The Lasko Performance series blower fans (and similar from other brands) are the best for our needs. Make certain you have a LOT of airflow over your body.

  1. It minimizes sweat, the related mess and risk to your bike.
  2. More importantly, it keeps your core temperature under control and will allow you to get maximum efforts from your training.

Edit to add, looks like Lasko has 2 new fans on the way. Angle adjustment via polygon sides, 1x 3-prong power, 2x USB charging ports. Seems interesting, I just wish they had specs to compare to the other models. Renders only and I can’t seem to find any for sale yet, so price and availability are unknown right now.

  1. X-Blower™ Multi-Position Utility Blower Fan Model X12900
    • Mechanical rotary power switch
    • image
  2. X-Blower™ Multi-Position Utility Blower Fan Model X12905
    • Electronic push-button power switch
    • image

Thanks for all the great advice :slight_smile:

It looks like I have a few more things to buy… many fans and a sweat catcher. I have found that cycling goes hand in hand with an ever increasing shopping list!!

Apparently the turbo is smart - the elite novo is a dumb trainer but the one I have is a Halfords special hybrid and has the body of a dumb novo but the resistance wheel brain of a qubo/ cubo? I’m doing most of my rides outside at the moment as it’s (allegedly) summer time in the UK. I’m training for Ride London but I am looking forward to getting stuck into some proper structured base / training plans later in the year… at the moment I just ride.

Thanks again for all your advice, much appreciated.

I go with opposite of the above. I keep an old bike always on the trainer. This way my good bike and trainer are always ready to use, no messing about swapping wheels/trainer etc. I know it’s simple but I don’t want anything giving me an excuse not to train (I’m pretty weak willed)

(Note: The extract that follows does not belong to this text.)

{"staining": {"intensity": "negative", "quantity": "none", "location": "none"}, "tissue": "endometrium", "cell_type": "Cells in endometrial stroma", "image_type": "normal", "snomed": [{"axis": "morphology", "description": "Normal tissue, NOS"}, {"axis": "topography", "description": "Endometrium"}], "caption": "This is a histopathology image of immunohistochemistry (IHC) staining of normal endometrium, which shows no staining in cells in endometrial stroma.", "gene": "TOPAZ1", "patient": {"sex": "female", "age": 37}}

I mostly do CX racing so it isn’t important to me if my road power matches my training.

There’s a thread about UK Lasko fan equivalent here.

I’ve got an older Elite trainer myself although not Ant/BT so I can’t calibrate it for use with Tr unfortunately… anyway it’s got P1/2/3 settings that you could calibrate using your good bike versus the power meter (in theory).
The calibration seems really accurate on mine at least.
If you trust the accuracy you could just put the good bike on occasionally to check the calibration.

Smart trainer, hands down. You can use the rollers in addition, but rollers can only provide limited resistance and you can hurt yourself while training (e. g. if you get distracted for a second).

The recommendation is to use one single source for power measurements indoors and outdoors if you can. Plus, it is better to train on the bike that you’ll use outdoors.